- Your task -
Reproduce the live coverage of the Angliru stage below in full, word for word.

[begin Source]

With the GC so close, anything could happen today on the Angliru.


We'll have full coverage of all the action during the stage and reaction and photos after the finish.  


The riders are still in the neutralised sector, tucked in behind the red race car.

The skies are still dark and heavy, with the roads wet. 


The riders are wrapped up against the rain.


This is the general classification before stage 20. 


1 Christopher Froome (GBr) Team Sky 75:51:51
2 Vincenzo Nibali (Ita) Bahrain-Merida 0:01:37
3 Wilco Kelderman (Ned) Team Sunweb 0:02:17
4 Ilnur Zakarin (Rus) Katusha-Alpecin 0:02:29
5 Alberto Contador Velasco (Spa) Trek-Segafredo 0:03:34
6 Miguel Angel Lopez (Col) Astana Pro Team 0:05:16
7 Michael Woods (Can) Cannondale-Drapac 0:06:33
8 Fabio Aru (Ita) Astana Pro Team
9 Wout Poels (Ned) Team Sky 0:06:47
10 Steven Kruijswijk (Ned) Team LottoNL-Jumbo 0:10:26



Here we go!  The flag drops for the start of the 117.5km stage. 


The riders are nervous for the stage and because many want to get in the early break of the day that will form on the climb that begins after just 12km. 


We have the first attacks. Several riders are trying to get away. 


Igor Anton of Dimension Data is the first rider to move. Both others are going after him.


111km remaining from 117km

The early attacks are being brought back despite the heavy rain. 


The GC contenders are staying safely in the peloton for now, as other attacks go off the front. 


As the early climb starts, we have another attack. Denifl is dragging a move away.

[end Source]
[begin Dataset]

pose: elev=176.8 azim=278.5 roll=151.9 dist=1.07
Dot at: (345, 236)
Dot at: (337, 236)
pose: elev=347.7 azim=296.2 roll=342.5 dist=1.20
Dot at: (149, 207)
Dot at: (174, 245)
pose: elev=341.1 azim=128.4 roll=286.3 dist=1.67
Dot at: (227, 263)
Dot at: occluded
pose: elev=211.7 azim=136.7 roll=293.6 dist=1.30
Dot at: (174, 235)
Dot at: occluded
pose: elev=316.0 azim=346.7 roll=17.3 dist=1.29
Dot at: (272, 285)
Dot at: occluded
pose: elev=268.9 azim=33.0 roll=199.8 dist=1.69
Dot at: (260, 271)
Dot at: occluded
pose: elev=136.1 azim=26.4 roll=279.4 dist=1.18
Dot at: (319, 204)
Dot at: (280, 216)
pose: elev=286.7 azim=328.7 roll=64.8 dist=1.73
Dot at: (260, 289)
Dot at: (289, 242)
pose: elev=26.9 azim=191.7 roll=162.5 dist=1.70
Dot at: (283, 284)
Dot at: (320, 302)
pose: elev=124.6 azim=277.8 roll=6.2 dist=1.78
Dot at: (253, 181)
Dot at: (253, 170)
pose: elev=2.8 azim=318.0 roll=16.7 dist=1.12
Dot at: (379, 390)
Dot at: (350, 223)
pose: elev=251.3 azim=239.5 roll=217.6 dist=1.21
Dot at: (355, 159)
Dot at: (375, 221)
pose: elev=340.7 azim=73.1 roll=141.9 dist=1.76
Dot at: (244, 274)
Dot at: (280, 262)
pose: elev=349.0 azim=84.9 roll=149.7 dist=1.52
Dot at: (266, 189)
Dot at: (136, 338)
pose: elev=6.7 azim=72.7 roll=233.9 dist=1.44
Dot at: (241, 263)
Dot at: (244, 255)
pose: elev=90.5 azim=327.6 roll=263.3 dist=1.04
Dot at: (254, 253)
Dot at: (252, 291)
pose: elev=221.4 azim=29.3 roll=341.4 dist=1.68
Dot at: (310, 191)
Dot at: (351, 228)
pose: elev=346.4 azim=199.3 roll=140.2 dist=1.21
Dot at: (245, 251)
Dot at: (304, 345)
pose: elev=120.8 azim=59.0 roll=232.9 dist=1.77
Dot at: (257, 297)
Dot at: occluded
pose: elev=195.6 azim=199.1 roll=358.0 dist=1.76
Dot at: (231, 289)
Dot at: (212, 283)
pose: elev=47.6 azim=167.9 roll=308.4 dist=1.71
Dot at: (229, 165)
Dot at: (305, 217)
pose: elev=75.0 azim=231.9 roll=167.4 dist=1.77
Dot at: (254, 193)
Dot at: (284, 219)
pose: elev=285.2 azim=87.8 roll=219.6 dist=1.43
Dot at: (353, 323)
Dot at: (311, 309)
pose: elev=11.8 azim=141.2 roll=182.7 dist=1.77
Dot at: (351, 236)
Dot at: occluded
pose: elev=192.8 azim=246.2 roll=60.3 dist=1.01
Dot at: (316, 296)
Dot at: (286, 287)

[end Dataset]

- Response to this task -
With the GC so close, anything could happen today on the Angliru.


We'll have full coverage of all the action during the stage and reaction and photos after the finish.  


The riders are still in the neutralised sector, tucked in behind the red race car.

The skies are still dark and heavy, with the roads wet. 


The riders are wrapped up against the rain.


This is the general classification before stage 20. 


1 Christopher Froome (GBr) Team Sky 75:51:51
2 Vincenzo Nibali (Ita) Bahrain-Merida 0:01:37
3 Wilco Kelderman (Ned) Team Sunweb 0:02:17
4 Ilnur Zakarin (Rus) Katusha-Alpecin 0:02:29
5 Alberto Contador Velasco (Spa) Trek-Segafredo 0:03:34
6 Miguel Angel Lopez (Col) Astana Pro Team 0:05:16
7 Michael Woods (Can) Cannondale-Drapac 0:06:33
8 Fabio Aru (Ita) Astana Pro Team
9 Wout Poels (Ned) Team Sky 0:06:47
10 Steven Kruijswijk (Ned) Team LottoNL-Jumbo 0:10:26



Here we go!  The flag drops for the start of the 117.5km stage. 


The riders are nervous for the stage and because many want to get in the early break of the day that will form on the climb that begins after just 12km. 


We have the first attacks. Several riders are trying to get away. 


Igor Anton of Dimension Data is the first rider to move. Both others are going after him.


111km remaining from 117km

The early attacks are being brought back despite the heavy rain. 


The GC contenders are staying safely in the peloton for now, as other attacks go off the front. 


As the early climb starts, we have another attack. Denifl is dragging a move away.